**Request**
Please give the lines again, beginning at the line that has "family: Apocynaceae" and stopping after the line that has "order: Passeriformes", with "scientific name" switched to "species" and all else unchanged. Return only those lines.
===== Input data
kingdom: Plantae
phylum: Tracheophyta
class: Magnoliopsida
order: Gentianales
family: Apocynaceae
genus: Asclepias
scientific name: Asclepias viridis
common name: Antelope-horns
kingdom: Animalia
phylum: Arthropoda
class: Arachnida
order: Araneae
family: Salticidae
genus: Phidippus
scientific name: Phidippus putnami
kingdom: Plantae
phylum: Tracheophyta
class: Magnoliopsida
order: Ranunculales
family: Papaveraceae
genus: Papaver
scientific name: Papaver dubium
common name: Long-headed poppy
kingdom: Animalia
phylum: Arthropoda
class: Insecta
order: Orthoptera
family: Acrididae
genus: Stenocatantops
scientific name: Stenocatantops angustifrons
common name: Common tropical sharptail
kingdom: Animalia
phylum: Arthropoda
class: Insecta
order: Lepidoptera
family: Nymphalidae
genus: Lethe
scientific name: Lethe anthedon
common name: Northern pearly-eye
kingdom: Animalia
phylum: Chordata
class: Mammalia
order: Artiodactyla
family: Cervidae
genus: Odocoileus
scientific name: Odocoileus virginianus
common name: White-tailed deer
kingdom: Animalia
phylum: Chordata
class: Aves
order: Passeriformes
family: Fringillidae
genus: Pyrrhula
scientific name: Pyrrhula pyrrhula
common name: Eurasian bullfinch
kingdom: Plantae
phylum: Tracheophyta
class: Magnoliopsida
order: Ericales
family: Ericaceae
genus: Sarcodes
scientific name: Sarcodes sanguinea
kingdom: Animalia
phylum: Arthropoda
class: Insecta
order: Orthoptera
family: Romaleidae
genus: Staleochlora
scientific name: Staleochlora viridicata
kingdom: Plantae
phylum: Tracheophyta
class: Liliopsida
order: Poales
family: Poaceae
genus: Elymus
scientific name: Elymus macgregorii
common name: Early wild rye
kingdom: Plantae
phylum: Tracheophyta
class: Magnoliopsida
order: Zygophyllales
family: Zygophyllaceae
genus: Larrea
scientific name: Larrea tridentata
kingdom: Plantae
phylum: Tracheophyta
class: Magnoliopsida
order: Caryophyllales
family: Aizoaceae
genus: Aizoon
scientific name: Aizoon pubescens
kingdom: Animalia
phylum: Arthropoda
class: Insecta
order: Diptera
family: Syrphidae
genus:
==========
**Solution to the problem**
family: Apocynaceae
genus: Asclepias
species: Asclepias viridis
common name: Antelope-horns
kingdom: Animalia
phylum: Arthropoda
class: Arachnida
order: Araneae
family: Salticidae
genus: Phidippus
species: Phidippus putnami
kingdom: Plantae
phylum: Tracheophyta
class: Magnoliopsida
order: Ranunculales
family: Papaveraceae
genus: Papaver
species: Papaver dubium
common name: Long-headed poppy
kingdom: Animalia
phylum: Arthropoda
class: Insecta
order: Orthoptera
family: Acrididae
genus: Stenocatantops
species: Stenocatantops angustifrons
common name: Common tropical sharptail
kingdom: Animalia
phylum: Arthropoda
class: Insecta
order: Lepidoptera
family: Nymphalidae
genus: Lethe
species: Lethe anthedon
common name: Northern pearly-eye
kingdom: Animalia
phylum: Chordata
class: Mammalia
order: Artiodactyla
family: Cervidae
genus: Odocoileus
species: Odocoileus virginianus
common name: White-tailed deer
kingdom: Animalia
phylum: Chordata
class: Aves
order: Passeriformes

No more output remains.